Proche de Schiele, Kokoschka mais aussi de Goya, Zoran Music est l'héritier des peintres du corps douloureux et souffrant. Et c'est armé d'un crayon qu'il a pu assumer sa qualité de témoin. Il s'est servi de supports et outils précaires, tout ce qu'il trouvait : papiers d'emballage, feuillets arrachés aux registres, un peu d'encre, bouts de crayons volés. De fait, la volonté de dessiner et de témoigner l'a maintenu en résistance.
« Je ne voulais pas illustrer, faire des documents. Je dessinais ce qui pouvait intéresser un peintre. Je ne me considérais pas comme un reporter. Il y a des choses visuelles et il y a des choses que l'on sent et que l'on peut faire même les yeux fermés. On s'exprime soi-même. Oui, c'est comme un paysage intérieur. »
(Jean Clair, La barbarie ordinaire, Entretien avec Zoran Music, p. 137 et 146).

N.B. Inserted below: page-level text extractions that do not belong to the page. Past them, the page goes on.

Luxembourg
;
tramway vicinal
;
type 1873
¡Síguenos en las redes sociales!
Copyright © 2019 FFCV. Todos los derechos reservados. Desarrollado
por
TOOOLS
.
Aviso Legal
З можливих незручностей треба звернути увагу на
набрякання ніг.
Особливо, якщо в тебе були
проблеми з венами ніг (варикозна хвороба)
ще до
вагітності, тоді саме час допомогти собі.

La Commune et autres oeuvres in situ de Ernest Pignon-Ernest, 1966

À première vue, il semble y avoir de nombreux points communs entre le travail et Bruce Clarke et celui d'E.P-E. pour qui la forme la plus accomplie de l'engagement est celle qui nous situe dans notre temps, mais surtout en dehors des galeries ainsi que des ateliers, et plus exactement sur les murs de la ville.

« C'était une intervention sur la Commune, l'interaction entre l'image, les lieux et le moment . Pour la guerre du Viet-Nâm, je me remettais à peindre ces corps expressionnistes, tendus, déchirés, mais il m'apparaissait de plus en plus indispensable d'y intégrer tout ce qui nous servait d'information - presse, télé, media - de prendre en compte plastiquement ces données plus objectives. »

En ce sens il a développé le principe de Picasso dans Guernica qu'il explicite en ces termes :
« Il s'agit de se saisir du réel comme d'une palette : le temps, centième anniversaire de la semaine sanglante, les lieux : Charonne, le Sacré-Coeur, pour leur potentiel poétique, dramatique. C'est en collant la nuit, sur les marches du métro, avec l'émotion, le souvenir réactivé par la nuit, le côté clandestin du collage, que j'ai ressenti que si mon travail restait un travail plastique, j'organisais mes images, j'utilisais les ruptures des marches, l'enfoncement du volume de l'escalier. Mais je prenais surtout en compte la charge symbolique que portait ce lieu dont mes images se chargeaient tout en la réactivant»
Marcelin Pleynet, Ernest Pignon-Ernest, Habiter poétiquement, p. 31-35)

Ainsi donc, la question de l'inscription dans un lieu, de la mise en situation de l'oeuvre lui semble essentielle ; ce n'est pas le cas de Bruce Clarke. Écoutons encore Ernest P-E. :
« Je sais que je ne règle pas tout le thème que je souhaite saisir, uniquement avec le dessin, une grande partie du sens viendra du lieu où il sera inscrit. Des qualités propres, plastiques et symboliques de ce lieu et des virtualités suggestives que cette insertion devrait y provoquer. Il ne faut pas que le dessin apparaisse comme un dessin exposé dans la rue mais qu'il noue des liens physiques avec le mur, le sol, l'espace de la rue, il faut que certains de ses éléments deviennent partie du dessin. »
(Marcelin Pleynet, E.P-E., Habiter poétiquement, p. 33, 76).